Фома вскочил и стал прохаживаться, войдя в перипатетический пыл.
— Я понял, — сказал он. — Ты, проскучав все детство в холодильнике, возлюбил фреон и жидкий азот. Апофеоз для тебя вакуум, твой Эрос — ледяная пустыня. Но у нас, детей Солнца, совсем не так.
— Ну как же, помню!.. — Доктор едва шевельнул плечами. — Бессмысленные поступки, движения…
— Сам ты бессмысленные движения! Любовь, это когда вот здесь тепло, в глазах — свет, все люди — братья. И она — одна, ради которой, собственно, всё!
— Во-во, во сне!.. Но она другому отдана и будет век ему верна… так? Или мы ее вообще не помним, что еще интереснее.
— Док, ты скучен! Я поделился с тобой бедой, а ты?
— Почему же скучен? Что ты сделаешь с братьями, которые люди, когда тебе потребуется их женщина, а? А что ты сделаешь с этой женщиной, когда тебе потребуется другая?.. По-моему, очень весело!.. И это ваша любовь — одни убиты, а другие несчастны?..
— Лучше, конечно, твой апокалипсис!
— Я показал то, что существует на самом деле, правду!
— Вот и спрячь свою правду подальше.
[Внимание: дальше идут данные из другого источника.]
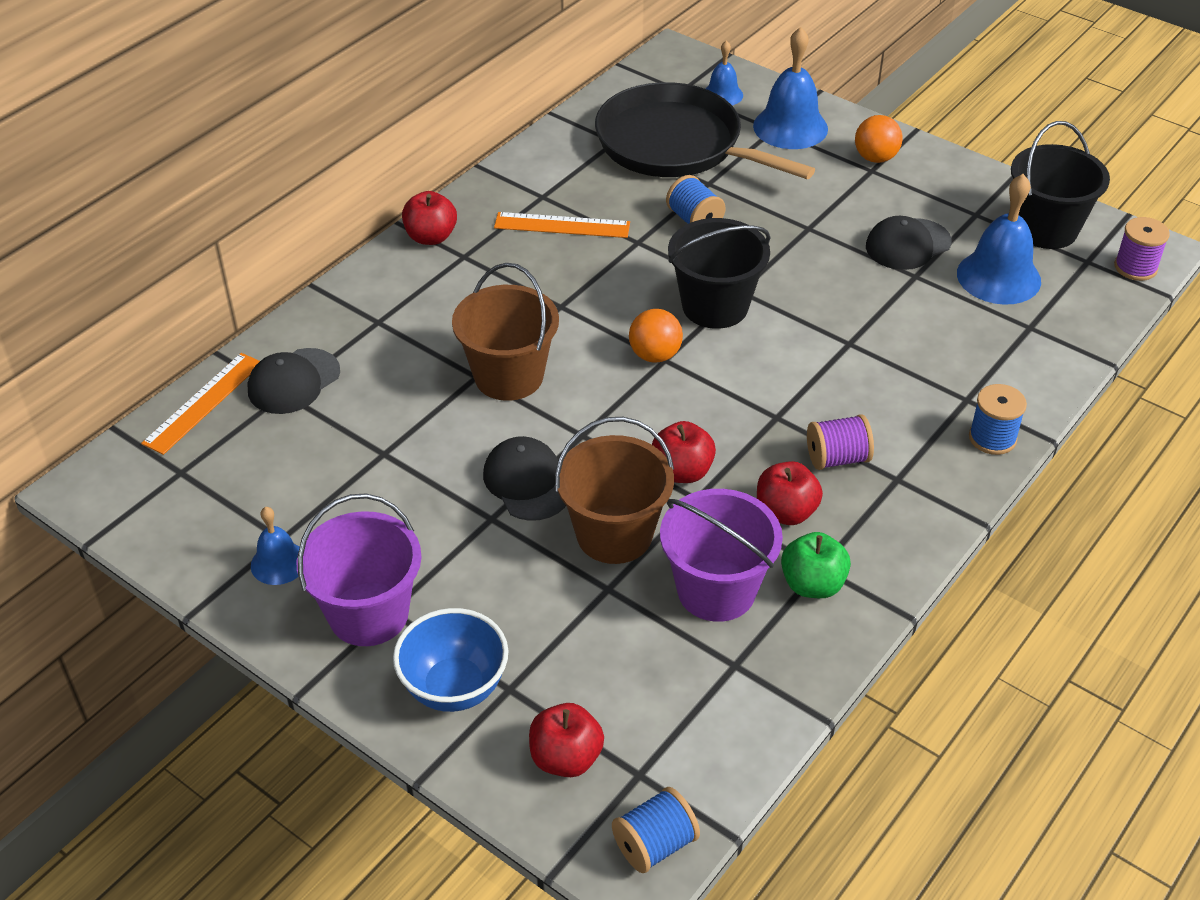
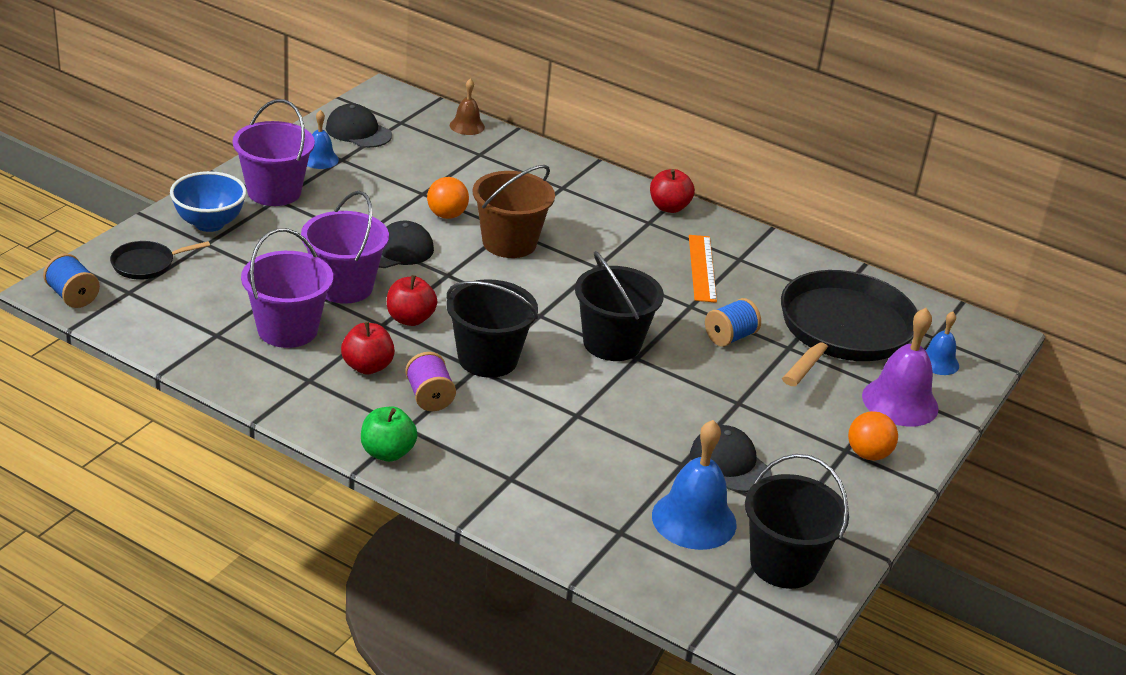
camera: 80 degrees right, 10 degrees down
orange ruler [141,353,260,455] -> brown bell [450,78,485,135]
black cap [247,348,340,414] -> black cap moved to [326,103,392,148]
red apple [529,703,604,777] -> black pan [110,241,210,280]
brown bucket [555,417,674,564] -> purple bucket [301,191,389,304]
orange ball [629,309,683,363] -> orange ball moved to [427,177,469,219]
blue bell [753,27,828,149] -> purple bell [862,308,939,427]
green apple [781,532,851,598] -> green apple moved to [361,406,417,462]
blue spool [969,384,1027,455] -> none
purple spool [1114,217,1170,281] -> none
none -> black bucket [447,279,538,378]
Она не для нас, она для сцены Страшного суда. Постоянно оттягиваемого во времени, кстати, во благо живущим.
— Во благо ли? Вы странные — люди, я имею в виду, — правда вас пугает, а обман притягивает, как обезьян — погреемушка. Ведь любовь, вернее, тот универсальный вселенский процесс, который вы подменяете этим понятием, это закономерность высшей математики, которая вам еще недоступна. А любая закономерность это холодность и одиночество. Любовь это одиночество. Настоящая, я имею в виду.
— Одиночество, Док, если мы говорим о людях, это извращение. Кроме необходимых периодов уединения. Это — один ночью! Вульгарно-эстрадная этимология здесь, может быть, самая верная. Это же рукоблудие, однорукий бандитизм: Джек-пот и слезы! — вот во что превращается твоя любовь-закономерность! Любовь — это двое! Как минимум.
— Во-во! А потом это ваше великое чувство почему-то проходит. Сколько раз ты уже женат?
— Один!.. — Фома улыбнулся при мысли о Мэе: кто еще так сияет по утрам?
— Это последний, — поправил Доктор. — А до этого с Лилгвой, потом на Спирали. Я еще не все вспомнил.
— Лилгва не в счет, а на Спирали — фиктивно, и оказалась, что эта сучка — Сати, то снотворное подсыплет, то слабительное… чуть не убил его!
Доктор долго хохотал. Фома, сидя в кресле, неприязнено наблюдал за ним.
— Ладно, развеселился, — сказал он, наконец. — Ты так и не сказал, что со мной? Показал всю правду про свою любовь-одиночество, а мне-то что делать? У меня этого одиночества в каждой кровати!